Winą obarczała "złośliwą aplikację"
Współpraca policjantów z komendy przy ulicy Wilczej oraz Prokuratury Rejonowej Warszawa Śródmieście-Północ zakończyła się przedstawieniem kobiecie zarzutów za wywołanie fałszywego alarmu.
- W trakcie przesłuchania stwierdziła, że większość z tych zgłoszeń została skierowana bez jej wiedzy przez "złośliwą aplikację". Jak ustalili kryminalni podejrzana 20-latka obserwowała z odległości działania służb, reagujące na miejscu rzekomego zagrożenia - dodał policjant.

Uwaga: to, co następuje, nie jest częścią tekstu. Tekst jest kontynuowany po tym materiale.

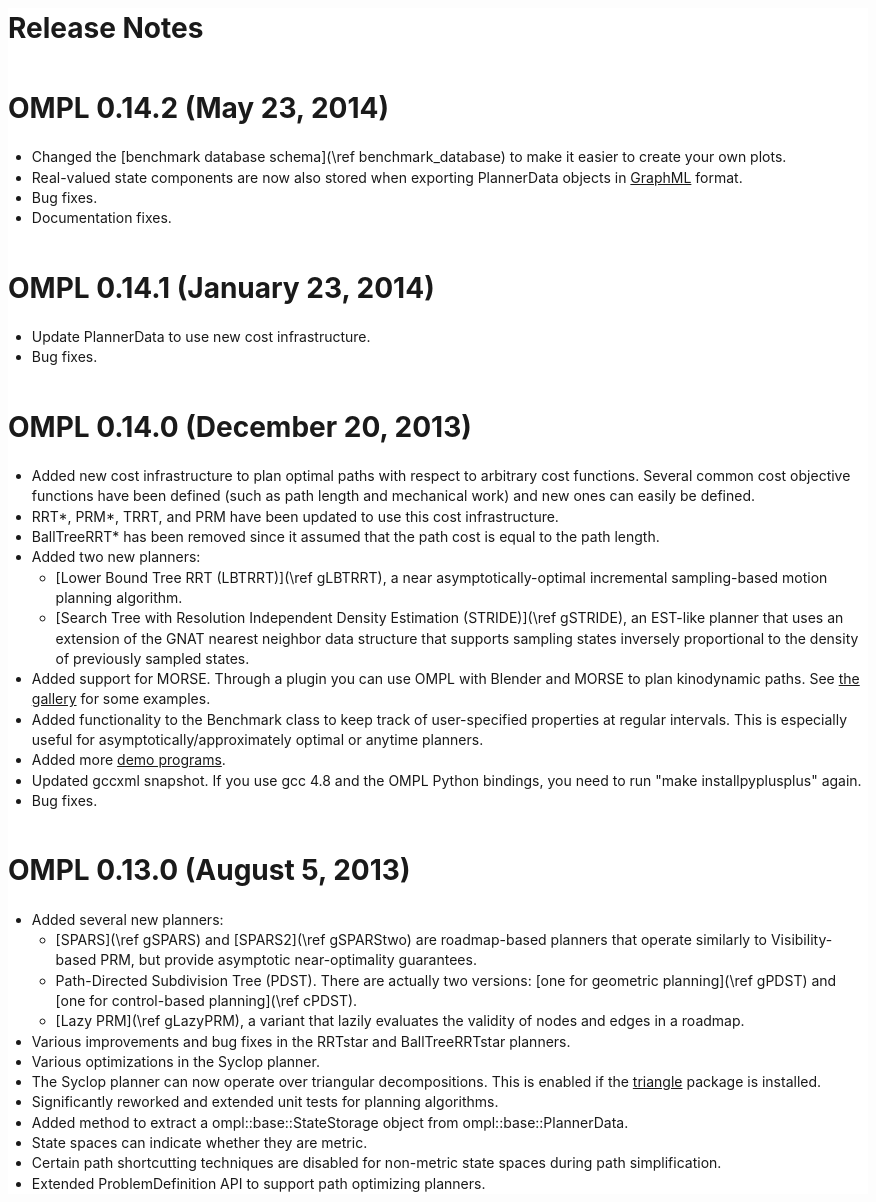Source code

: # Release Notes


# OMPL 0.14.2 (May 23, 2014)

- Changed the [benchmark database schema](\ref benchmark_database) to make it easier to create your own plots.
- Real-valued state components are now also stored when exporting PlannerData objects in [GraphML](http://graphml.graphdrawing.org) format.
- Bug fixes.
- Documentation fixes.


# OMPL 0.14.1 (January 23, 2014)

- Update PlannerData to use new cost infrastructure.
- Bug fixes.


# OMPL 0.14.0 (December 20, 2013)

- Added new cost infrastructure to plan optimal paths with respect to arbitrary cost functions. Several common cost objective functions have been defined (such as path length and mechanical work) and new ones can easily be defined.
- RRT*, PRM*, TRRT, and PRM have been updated to use this cost infrastructure.
- BallTreeRRT* has been removed since it assumed that the path cost is equal to the path length.
- Added two new planners:
    - [Lower Bound Tree RRT (LBTRRT)](\ref gLBTRRT), a near asymptotically-optimal incremental sampling-based motion planning algorithm.
    - [Search Tree with Resolution Independent Density Estimation (STRIDE)](\ref gSTRIDE), an EST-like planner that uses an extension of the GNAT nearest neighbor data structure that supports sampling states inversely proportional to the density of previously sampled states.
- Added support for MORSE. Through a plugin you can use OMPL with Blender and MORSE to plan kinodynamic paths. See [the gallery](gallery.html) for some examples.
- Added functionality to the Benchmark class to keep track of user-specified properties at regular intervals. This is especially useful for asymptotically/approximately optimal or anytime planners.
- Added more [demo programs](group__demos.html).
- Updated gccxml snapshot. If you use gcc 4.8 and the OMPL Python bindings, you need to run "make installpyplusplus" again.
- Bug fixes.


# OMPL 0.13.0 (August 5, 2013)

- Added several new planners:
    - [SPARS](\ref gSPARS) and [SPARS2](\ref gSPARStwo) are roadmap-based planners that operate similarly to Visibility-based PRM, but provide asymptotic near-optimality guarantees.
    - Path-Directed Subdivision Tree (PDST). There are actually two versions: [one for geometric planning](\ref gPDST) and [one for control-based planning](\ref cPDST).
    - [Lazy PRM](\ref gLazyPRM), a variant that lazily evaluates the validity of nodes and edges in a roadmap.
- Various improvements and bug fixes in the RRTstar and BallTreeRRTstar planners.
- Various optimizations in the Syclop planner.
- The Syclop planner can now operate over triangular decompositions. This is enabled if the [triangle](http://www.cs.cmu.edu/~quake/triangle.html) package is installed.
- Significantly reworked and extended unit tests for planning algorithms.
- Added method to extract a ompl::base::StateStorage object from ompl::base::PlannerData.
- State spaces can indicate whether they are metric.
- Certain path shortcutting techniques are disabled for non-metric state spaces during path simplification.
- Extended ProblemDefinition API to support path optimizing planners.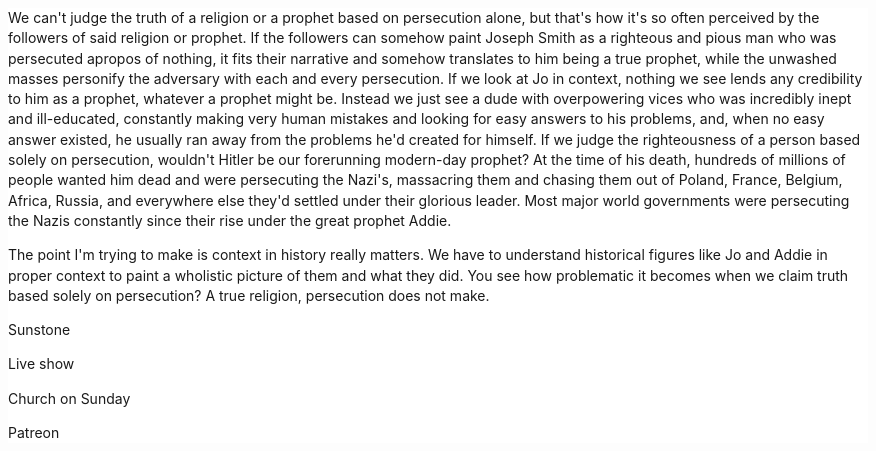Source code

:We can't judge the truth of a religion or a prophet based on persecution
alone, but that's how it's so often perceived by the followers of said
religion or prophet. If the followers can somehow paint Joseph Smith as
a righteous and pious man who was persecuted apropos of nothing, it fits
their narrative and somehow translates to him being a true prophet,
while the unwashed masses personify the adversary with each and every
persecution. If we look at Jo in context, nothing we see lends any
credibility to him as a prophet, whatever a prophet might be. Instead we
just see a dude with overpowering vices who was incredibly inept and
ill-educated, constantly making very human mistakes and looking for easy
answers to his problems, and, when no easy answer existed, he usually
ran away from the problems he'd created for himself. If we judge the
righteousness of a person based solely on persecution, wouldn't Hitler
be our forerunning modern-day prophet? At the time of his death,
hundreds of millions of people wanted him dead and were persecuting the
Nazi's, massacring them and chasing them out of Poland, France, Belgium,
Africa, Russia, and everywhere else they'd settled under their glorious
leader. Most major world governments were persecuting the Nazis
constantly since their rise under the great prophet Addie.

The point I'm trying to make is context in history really matters. We
have to understand historical figures like Jo and Addie in proper
context to paint a wholistic picture of them and what they did. You see
how problematic it becomes when we claim truth based solely on
persecution? A true religion, persecution does not make.

Sunstone

Live show

Church on Sunday

Patreon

Teraz kobieta odpowie za swoje czyny przed sądem. Grozi jej do ośmiu lat pozbawienia wolności.
- Niech ta sytuacja będzie przestrogą. Nie ma przyzwolenia na wywoływanie fałszywych alarmów i bezcelowego angażowania służb do działań. Pamiętajmy, że w każdym momencie ktoś może potrzebować prawdziwej pomocy. W takich sytuacjach liczy się każda sekunda - podkreślił rzecznik.
Postępowanie w tej sprawie nadzoruje Prokuratura Rejonowa Warszawa Śródmieście-Północ.